Hernández was convicted last year in a sweeping drug-trafficking case and sentenced to 45 years in prison. The outcome of his criminal trial was not exactly surprising. As The New York Times summarized, Hernández “boasted that he would ‘stuff the drugs up the gringos’ noses’” and accepted a $1 million bribe to allow cocaine shipments to pass through his country.
What’s more, the same Times report noted that Hernández “orchestrated a vast trafficking conspiracy” that benefited drug cartels, even as Honduras grew poorer, more violent and more corrupt.
Trump, however, freed him anyway — to the great surprise of both Hondurans and U.S. officials who had invested enormous resources in building a successful case against the former leader.
Pressed for some kind of explanation, White House press secretary Karoline Leavitt said the president was responding to “the people of Honduras,” who convinced Trump that the Biden-era Justice Department was being too hard on the notorious drug trafficker.
For his part, Trump said late last week that he was taking this step on the advice of “people that I greatly respect.” He didn’t identify any of these people, but longtime Republican operative Roger Stone — a Trump confidant and himself the recipient of a scandalous pardon — claimed that the president made the announcement just “three hours after” he sent Trump a letter from Hernández.
While it’s difficult to say whether (and to what degree) Stone was peddling self-aggrandizing claims, The Wall Street Journal reported that Stone has been railing against Hernández’s conviction for months.
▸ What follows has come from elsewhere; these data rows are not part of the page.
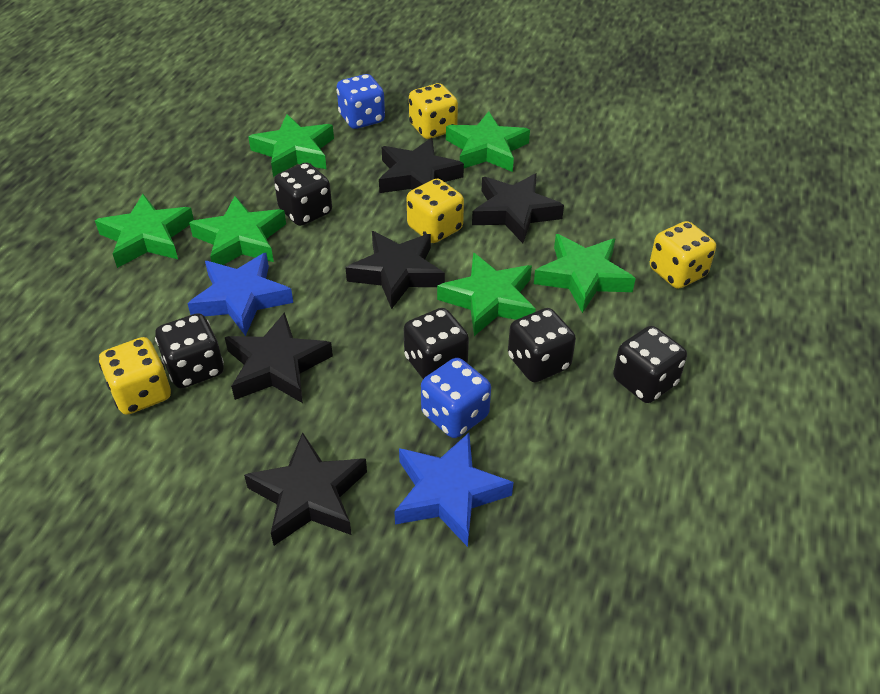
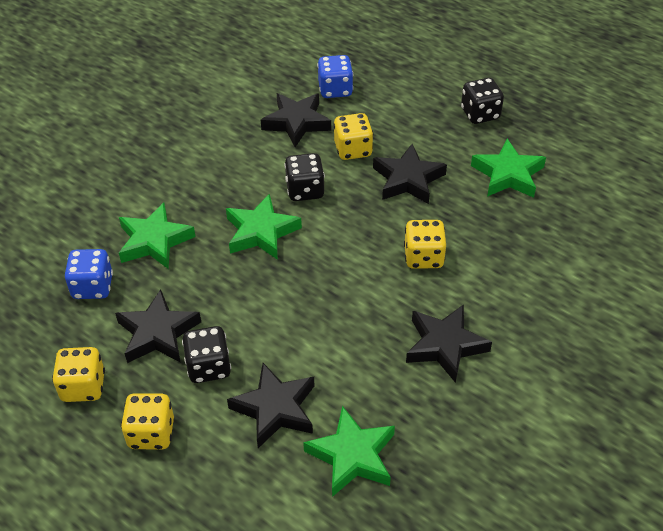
black dice: [155,313,224,388] [274,163,332,226] [404,308,469,379] [508,308,576,382] [613,326,687,403] = 5 -> [182,326,231,383] [285,153,325,201] [461,78,504,124] = 3
blue star: [187,253,293,336] [394,433,513,547] = 2 -> none = 0
green star: [95,194,194,268] [189,196,286,265] [248,114,334,177] [437,253,536,336] [446,111,530,172] [534,234,636,313] = 6 -> [119,202,196,269] [226,194,302,260] [303,406,395,497] [471,139,546,198] = 4

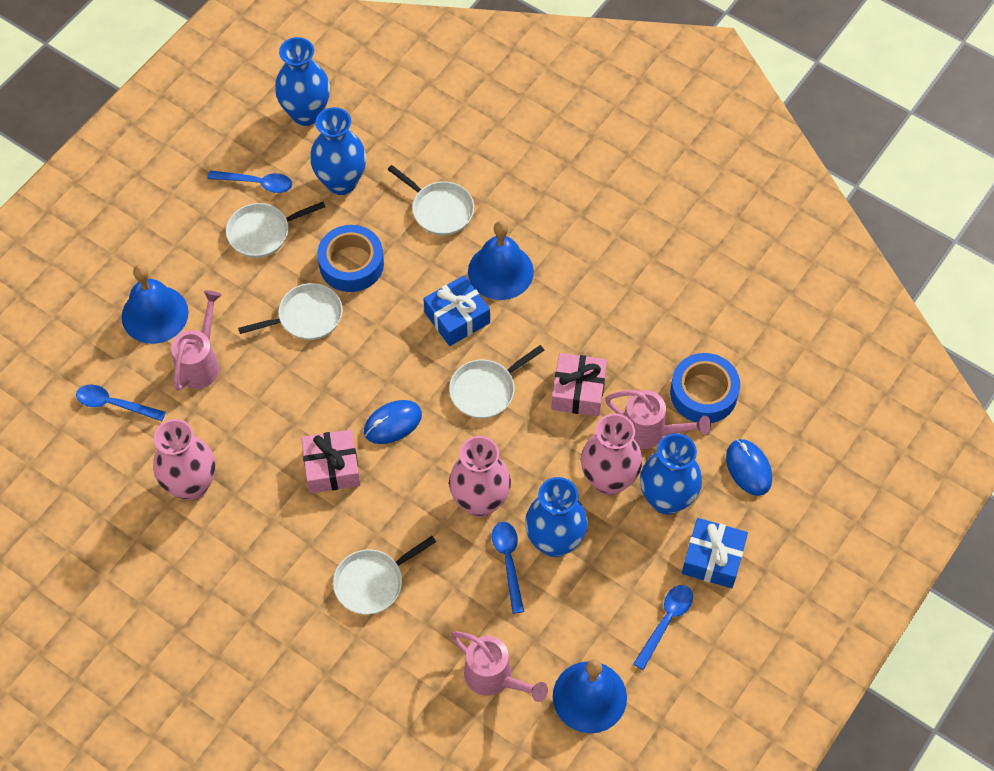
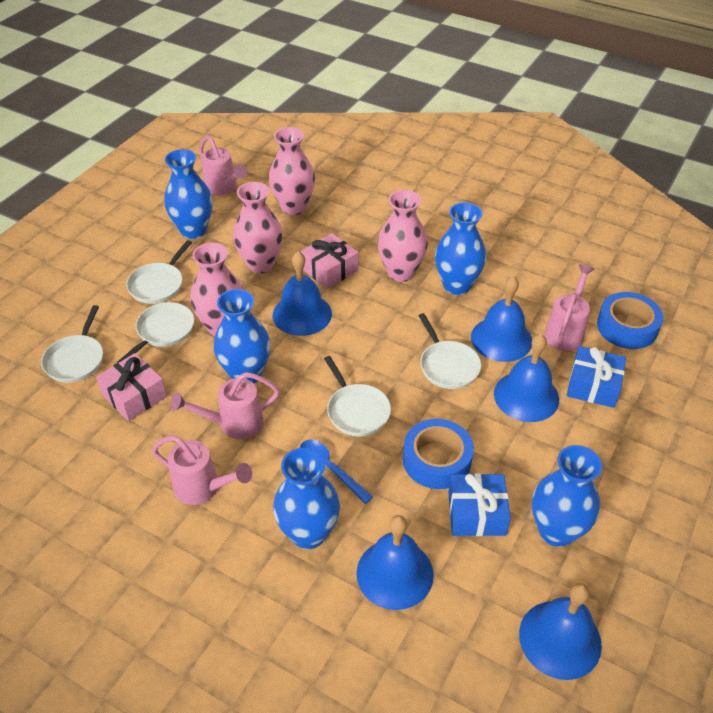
blue bell: [122,265,189,344] [468,221,534,300] [553,660,627,733] = 3 -> [273,251,332,336] [356,515,434,610] [471,276,532,362] [494,334,559,422] [519,583,602,680] = 5
blue mouse: [364,400,422,444] [726,439,772,496] = 2 -> none = 0
blue spoon: [76,385,166,421] [207,170,292,193] [492,522,524,614] [633,585,693,670] = 4 -> [300,440,373,504] = 1
blue vase: [275,37,330,126] [310,107,366,195] [525,477,588,557] [640,433,702,515] = 4 -> [164,149,213,239] [213,289,270,383] [273,447,340,549] [435,202,486,295] [532,445,602,547] = 5
pink vase: [153,419,215,501] [449,436,511,517] [581,413,642,495] = 3 -> [190,243,243,336] [233,182,283,273] [269,127,315,215] [377,190,428,282] = 4
pink watering can: [171,290,222,391] [451,631,548,702] [605,390,711,449] = 3 -> [152,435,252,505] [171,372,280,439] [199,135,247,196] [544,264,594,351] = 4

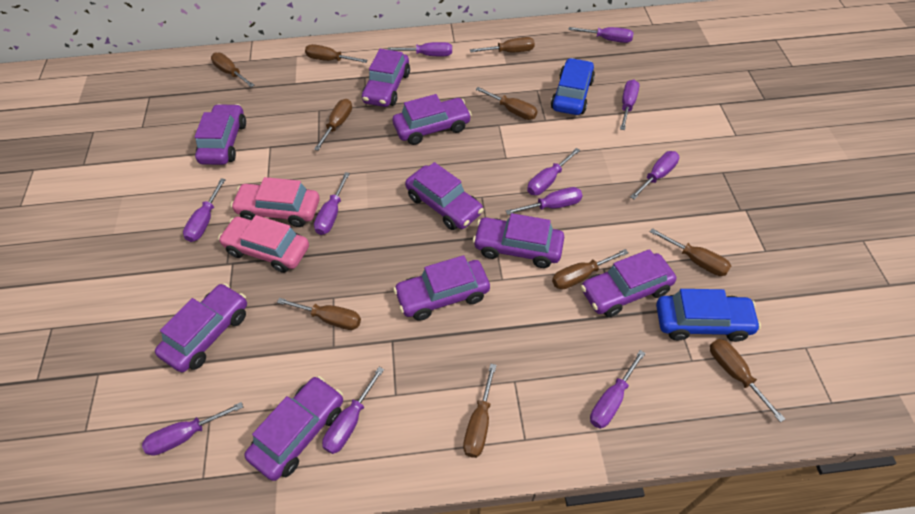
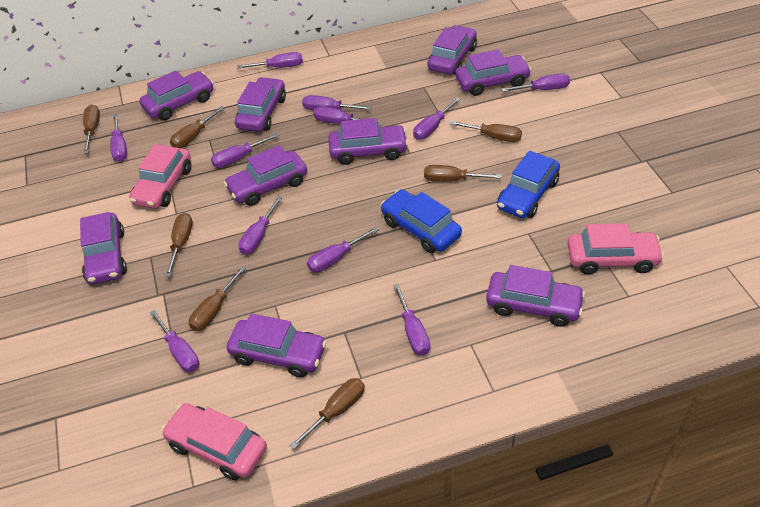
brown screwdriver: [211,53,254,87] [277,298,361,330] [305,44,367,63] [314,99,352,151] [463,364,497,458] [470,37,535,53] [475,87,537,120] [552,249,628,290] [650,228,731,276] [710,339,785,422] = 10 -> [83,105,100,154] [165,213,193,277] [170,106,225,148] [189,266,246,331] [290,378,365,449] [424,165,501,182] [450,121,522,142] = 7
pink car: [218,215,309,273] [231,177,320,227] = 2 -> [129,144,191,209] [161,403,267,481] [567,223,664,274] = 3

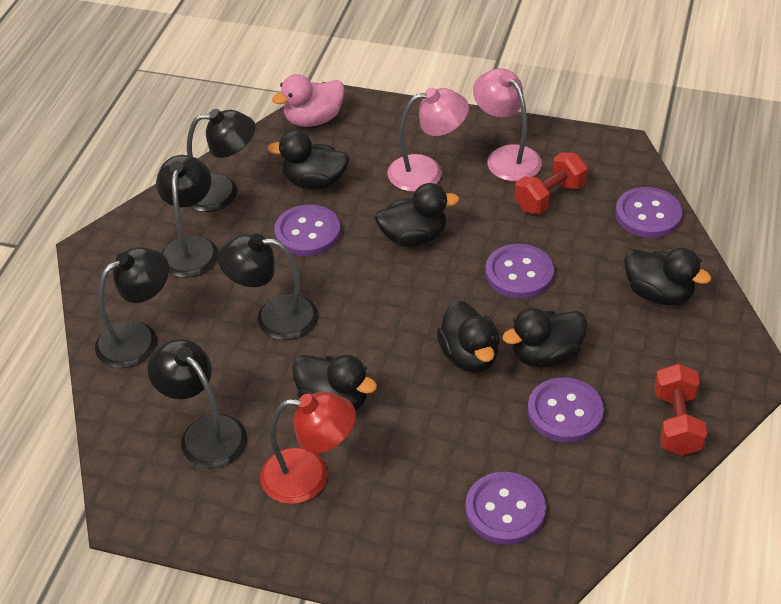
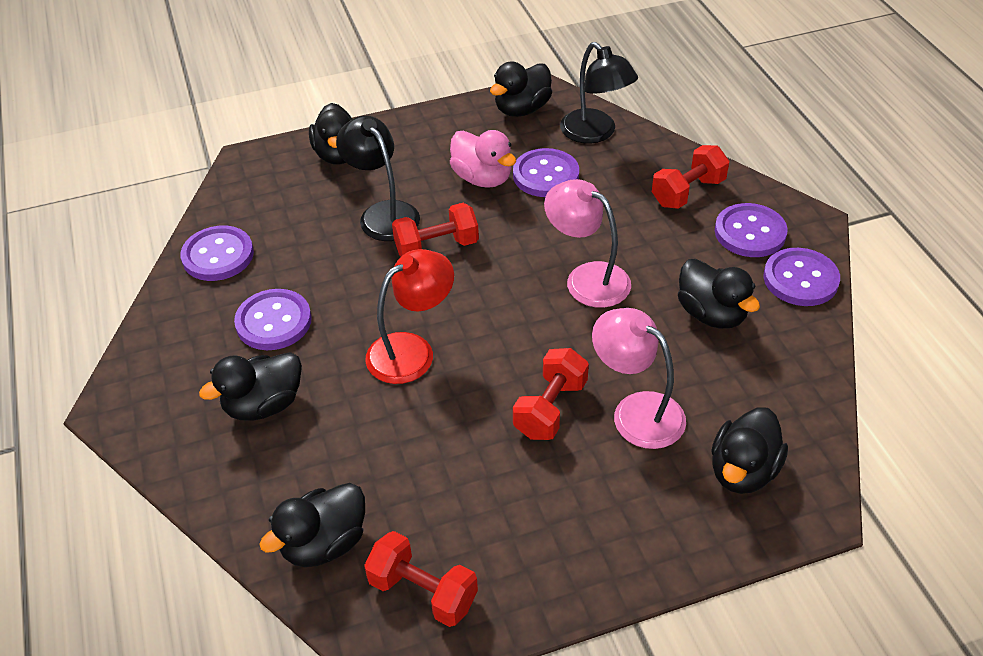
black lamp: [95,247,169,368] [147,339,247,468] [156,155,218,278] [187,109,255,212] [218,234,318,340] = 5 -> [336,116,420,241] [560,42,638,144] = 2
red dumbbell: [515,152,588,214] [654,363,707,456] = 2 -> [364,531,478,627] [392,203,479,257] [513,348,589,440] [652,145,729,209] = 4

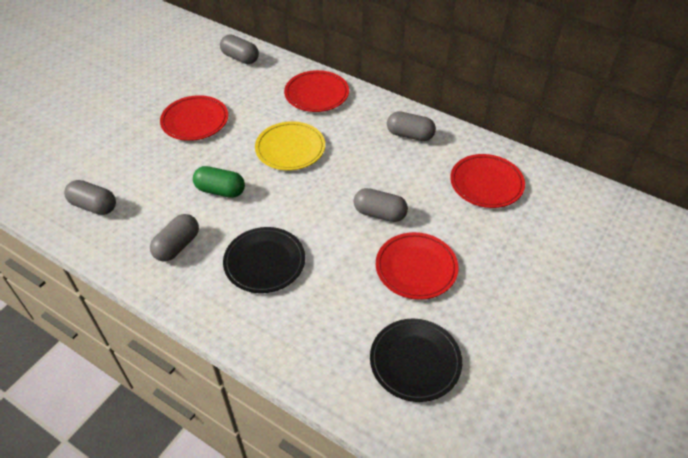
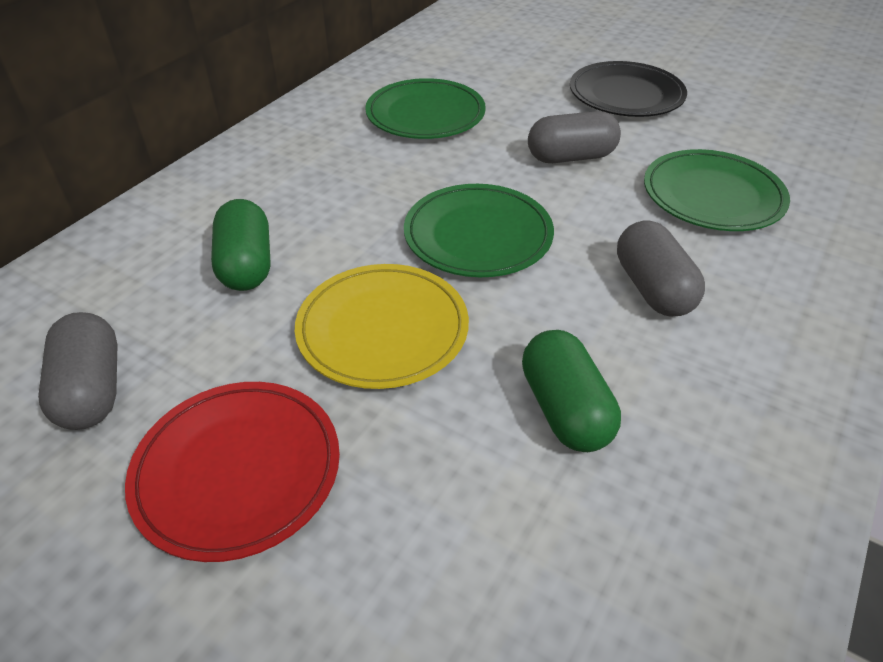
black plate: [223,227,305,293] [370,319,462,402] = 2 -> [570,61,687,117] = 1
green capsule: [193,166,245,198] = 1 -> [211,199,271,291] [522,330,621,452] = 2
green plate: none = 0 -> [365,78,486,139] [404,184,554,277] [644,149,790,231] = 3
grey capsule: [64,180,116,215] [150,214,199,262] [220,35,259,64] [354,188,408,222] [387,111,436,141] = 5 -> [38,312,118,430] [528,111,621,163] [617,220,705,317] = 3
red plate: [160,95,228,141] [284,70,349,112] [376,232,458,300] [450,154,525,208] = 4 -> [125,382,340,562] = 1

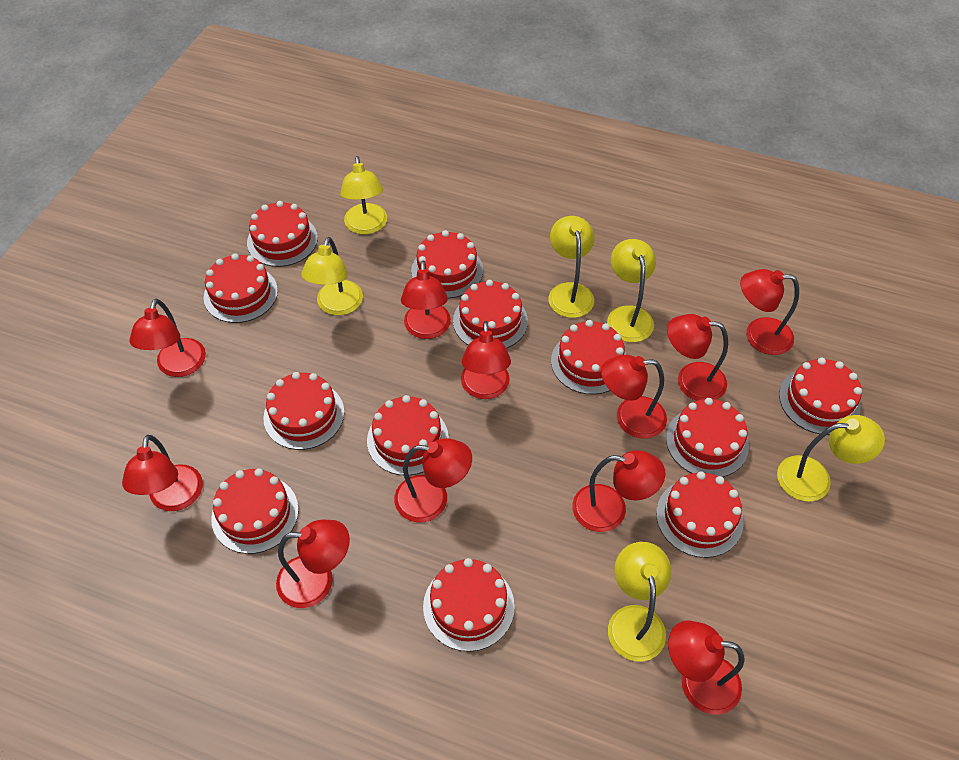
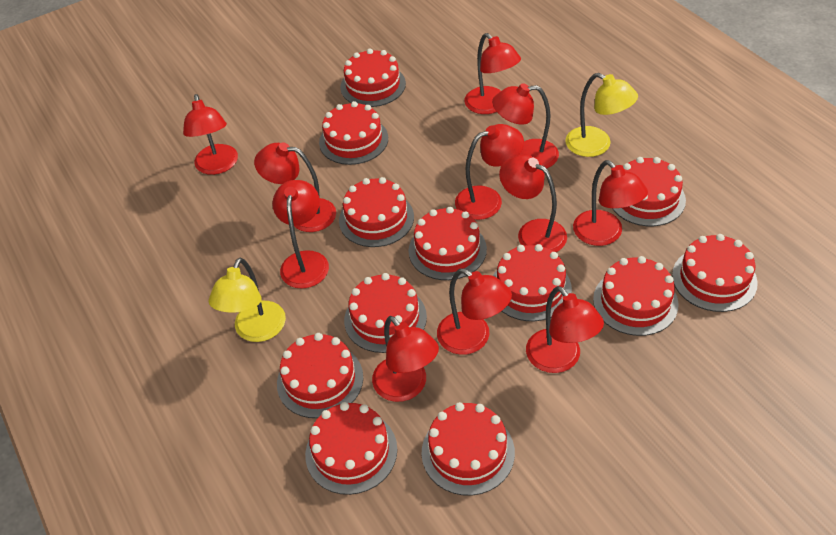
yellow lamp: [301,237,363,315] [340,156,387,235] [548,216,594,318] [607,239,656,342] [608,542,671,662] [777,415,885,502] = 6 -> [209,258,286,342] [565,73,638,157] = 2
The GOP operative also has hosted Hernández’s family members on his radio program, and he has argued online that a Hernández pardon would undermine Honduras’ departing leftist government.
After the pardon news was formally announced, Senate Minority Leader Chuck Schumer delivered floor remarks in which the New York Democrat described the president’s move as “truly disgusting and alarming.”
“Pardoning one of the world’s biggest drug traffickers is egregious, shameful and dangerous, even for Donald Trump,” Schumer said. The senator also drew attention to an Axios report that quoted a Trump adviser who conceded, “How we justify this is really hard.”
“Trump’s pardon reeks of hypocrisy, it reeks of corruption, which is the M.O. of the Trump administration,” Schumer concluded.
This post updates our related earlier coverage.